(Selected excerpt begins)
Lost in a Blizzard of Nonsense

By David Glenn Cox

It’s emotionally taxing the trip to the far edge of reason and sanity and back. The absurd little theater of the absurd. You don’t dare laugh, but you want to. You can feel it welling up inside yourself, but you don’t dare give in to it. Is it too serious to not joke about it? But it’s just so predictable and they treat it with such solemnity and seriousness. According to Ghislaine Maxwell. Jeffery used to have these wild parties. Where they’d drink butter milk and listen to Chubby Checker records and play crazy eights for money.

And might I add, that I’m insulted. All the time in the world to practice and get her story straight. And she comes off sounding as crooked and as phony as they say she is. But surprisingly, she’s not very good at it. “Oh, no! They were always perfect gentlemen. They’d all put on funny hats and do the twist!” All those young women were being abused, but she never saw nothing! The deputy Attorney General of the United Snakes goes to interview her himself, personally.

And what do we get for our trouble? “Oh, they were all good boys!” Come on, lady! If you’re going to lie about it, at least put your heart into it. Give us something here. And then with Warren Commission thoroughness that as they say, is that. She was a couched and primered as much as any Korean War POW. She just had to deliver the lines. She didn’t have to make them sound believable.
(Selected excerpt ends)
*Problems to solve:*
a - Reproduce the part of the piece on Ghislaine Maxwell that opens with the words containing "And might I" and closes with "them sound believable.".
b - Pick up the piece on Ghislaine Maxwell after its final sentence and keep writing it.
The records after this point aren't needed.
(Dataset entries begins)
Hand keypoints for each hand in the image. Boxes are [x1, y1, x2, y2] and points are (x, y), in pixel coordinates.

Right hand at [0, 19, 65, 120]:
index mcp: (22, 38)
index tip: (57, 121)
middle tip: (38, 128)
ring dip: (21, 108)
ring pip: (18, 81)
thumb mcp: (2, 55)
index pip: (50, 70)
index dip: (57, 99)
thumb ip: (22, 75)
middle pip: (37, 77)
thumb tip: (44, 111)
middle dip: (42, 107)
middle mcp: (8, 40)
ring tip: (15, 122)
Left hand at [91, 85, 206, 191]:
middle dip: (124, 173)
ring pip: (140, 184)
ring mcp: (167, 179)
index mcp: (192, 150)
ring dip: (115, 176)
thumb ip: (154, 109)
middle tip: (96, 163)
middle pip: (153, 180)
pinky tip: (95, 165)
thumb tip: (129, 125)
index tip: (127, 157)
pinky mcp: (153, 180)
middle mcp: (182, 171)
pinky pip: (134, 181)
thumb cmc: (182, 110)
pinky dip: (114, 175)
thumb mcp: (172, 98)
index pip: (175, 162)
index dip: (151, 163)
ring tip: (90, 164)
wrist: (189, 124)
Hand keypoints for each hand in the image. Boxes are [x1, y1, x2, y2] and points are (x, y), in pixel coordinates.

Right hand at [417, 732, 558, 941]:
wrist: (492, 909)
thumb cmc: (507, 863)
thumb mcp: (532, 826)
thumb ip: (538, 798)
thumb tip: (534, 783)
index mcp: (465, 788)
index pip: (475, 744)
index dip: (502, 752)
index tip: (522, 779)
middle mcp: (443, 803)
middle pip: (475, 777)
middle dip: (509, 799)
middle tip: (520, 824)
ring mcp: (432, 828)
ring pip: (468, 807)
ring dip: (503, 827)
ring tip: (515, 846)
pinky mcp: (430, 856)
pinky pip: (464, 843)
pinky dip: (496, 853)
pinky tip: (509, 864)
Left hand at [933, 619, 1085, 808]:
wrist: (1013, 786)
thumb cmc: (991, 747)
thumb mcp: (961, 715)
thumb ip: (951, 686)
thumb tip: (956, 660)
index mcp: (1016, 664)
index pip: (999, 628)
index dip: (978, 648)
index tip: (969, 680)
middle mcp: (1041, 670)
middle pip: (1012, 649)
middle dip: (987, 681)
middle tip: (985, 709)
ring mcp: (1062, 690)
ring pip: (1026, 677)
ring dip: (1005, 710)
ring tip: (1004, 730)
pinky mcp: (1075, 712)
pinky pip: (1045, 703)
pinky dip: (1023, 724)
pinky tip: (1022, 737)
(Dataset entries ends)
*Answers per task:*
a -
And might I add, that I’m insulted. All the time in the world to practice and get her story straight. And she comes off sounding as crooked and as phony as they say she is. But surprisingly, she’s not very good at it. “Oh, no! They were always perfect gentlemen. They’d all put on funny hats and do the twist!” All those young women were being abused, but she never saw nothing! The deputy Attorney General of the United Snakes goes to interview her himself, personally.

And what do we get for our trouble? “Oh, they were all good boys!” Come on, lady! If you’re going to lie about it, at least put your heart into it. Give us something here. And then with Warren Commission thoroughness that as they say, is that. She was a couched and primered as much as any Korean War POW. She just had to deliver the lines. She didn’t have to make them sound believable.

b -
Then, Maxwell is suddenly moved from hard time orange jumpsuit prison to Candy Land prison. Please turn down the stereo. I’m trying to practice my cello prison. No deals were struck. It was all just a big coincidence, really. Candy Land prison had an opening and just decided to take her in. But no deals were made! Ms. Maxwell is speaking freely, with nothing being offered to her. It’s all such a put-up job as to make you wonder why they even bother trying to hide it anymore. Offer = Reward.

Why not just say it out loud? We made a deal. She plays little Suzy from Sunshine valley who doesn’t know nothing about nothing. Who immediately gets promoted to Candy Land jail. Sorry, we can’t pardon you right now. You’ll have to wait at the Hilton until the heats off. Boy! I remember back in the good ole days how we used to argue about and make a fuss about the king’s quid pro quo deals. Everyone would get all heated and angry. They‘d even hold Congressional hearings about them. But today, this is just another one. Ho hum. He bought her off with a bunch of bananas and a nice soft cot. Yeah? So?

This non-reality political fairy tale. Where we pretend everything is still normal. Trump and Putin had a little summit. (Very Little) The meeting went badly, and the meeting ended early. The Administration says they’re still working behind the scenes when four Russian cruise missiles immediately targeted an American owned (CIA) coffee pot factory in Ukraine. The Vice Principal JD Vance decries an attack on US interests with “Well, those things can happen, it is a war zone.” Way to stand up for America JD! You tell em, JD! Take the gloves off, boy! Let em have it, JD!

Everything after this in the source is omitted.